I told my mom, “I know I promised not to put you in a nursing home, but I think it is more important now to make decisions based on what you need to be safe, not necessarily to be home.”
I went on to say that because there was no way to keep her safe at home, we needed to consider the option we had avoided for decades. She could stay where she was already receiving good care from a kind, knowledgeable, and compassionate doctor. Or, if she chose to go home, it was just a matter of time before she got an infection, had another fall, or worse.
In the end, I did not have to break my promise. My mom agreed to stay.
Almost two years have passed, and she has had ups and downs, but our relationship is still intact. I am still her caregiver, supported by the amazing staff where she lives.
Is it perfect? No, but neither was her home situation. I have to remember that.
I don’t know what is right for you and your loved one or what opportunities are available. But I do want you to know that sometimes we have to do things we don’t want to do or they don’t want us to do what is best. Will it be perfect? No, but understanding that it is ok to rethink, reframe, and reexamine our roles as caregivers is vital to providing support and care without breaking ourselves apart.
If you need help with that process, I am here to help. Message me to discuss how I can support you in your caregiving journey.
Thank U for sharing the struggle of your decision process. I appreciate your strength and courage. You are a good Caregiver and a Loving, Caring Daughter.

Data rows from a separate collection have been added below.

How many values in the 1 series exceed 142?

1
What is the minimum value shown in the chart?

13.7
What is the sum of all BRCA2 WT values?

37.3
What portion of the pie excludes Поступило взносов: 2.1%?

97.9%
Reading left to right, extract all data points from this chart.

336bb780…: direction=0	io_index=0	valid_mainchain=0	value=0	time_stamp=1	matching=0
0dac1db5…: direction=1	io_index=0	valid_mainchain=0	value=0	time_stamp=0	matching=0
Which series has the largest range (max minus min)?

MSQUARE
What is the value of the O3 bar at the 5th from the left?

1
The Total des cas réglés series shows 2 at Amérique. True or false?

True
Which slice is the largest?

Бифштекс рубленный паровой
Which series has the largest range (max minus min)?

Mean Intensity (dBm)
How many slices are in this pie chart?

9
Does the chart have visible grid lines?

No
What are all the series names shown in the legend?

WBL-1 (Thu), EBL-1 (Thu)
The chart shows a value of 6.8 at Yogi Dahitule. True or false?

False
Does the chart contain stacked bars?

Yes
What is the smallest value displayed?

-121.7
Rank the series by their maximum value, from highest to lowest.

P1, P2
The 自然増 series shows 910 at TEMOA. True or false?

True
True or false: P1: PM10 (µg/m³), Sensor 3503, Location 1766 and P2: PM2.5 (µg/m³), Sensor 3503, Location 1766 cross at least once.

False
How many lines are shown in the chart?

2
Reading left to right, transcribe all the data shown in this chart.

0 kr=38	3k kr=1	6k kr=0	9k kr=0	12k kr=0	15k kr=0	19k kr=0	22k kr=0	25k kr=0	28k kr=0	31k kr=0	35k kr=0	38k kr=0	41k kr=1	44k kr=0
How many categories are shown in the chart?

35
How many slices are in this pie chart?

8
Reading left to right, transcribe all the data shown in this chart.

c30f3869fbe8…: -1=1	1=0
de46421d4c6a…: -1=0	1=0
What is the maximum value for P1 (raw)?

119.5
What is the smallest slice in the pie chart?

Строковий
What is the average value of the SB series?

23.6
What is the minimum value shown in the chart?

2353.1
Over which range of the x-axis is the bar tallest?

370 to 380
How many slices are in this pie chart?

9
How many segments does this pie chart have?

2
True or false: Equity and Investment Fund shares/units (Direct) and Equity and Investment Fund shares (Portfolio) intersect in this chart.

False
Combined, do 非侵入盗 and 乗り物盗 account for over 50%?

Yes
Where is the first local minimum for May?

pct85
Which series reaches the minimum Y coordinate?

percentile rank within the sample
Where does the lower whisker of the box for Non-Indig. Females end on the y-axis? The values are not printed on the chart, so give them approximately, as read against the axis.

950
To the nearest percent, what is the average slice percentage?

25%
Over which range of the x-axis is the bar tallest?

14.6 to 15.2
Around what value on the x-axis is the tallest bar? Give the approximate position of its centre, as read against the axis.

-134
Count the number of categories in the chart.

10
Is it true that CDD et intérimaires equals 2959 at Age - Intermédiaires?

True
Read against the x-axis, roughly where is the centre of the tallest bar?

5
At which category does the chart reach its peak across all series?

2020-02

I hear you and agree. The toughest part of the rollercoaster or role reversal is contradicting our loved ones wishes, for the sake of their safety when things are untenable. How and when 'that' journey point is reached can be traumatic.
As you've noted, the availability of options/resources/services is a key question. Here in the UK,
- social services are under-resourced (people, money, etc.) and overburdened. Availability and finance trump quality, unfortunately.
- The agencies that provide support, care homes and hospices are usually not-for-profit businesses/charities & many are now being hit with an increase in business costs
You can imagine the heartbreaking situations I read about in the Carers forums.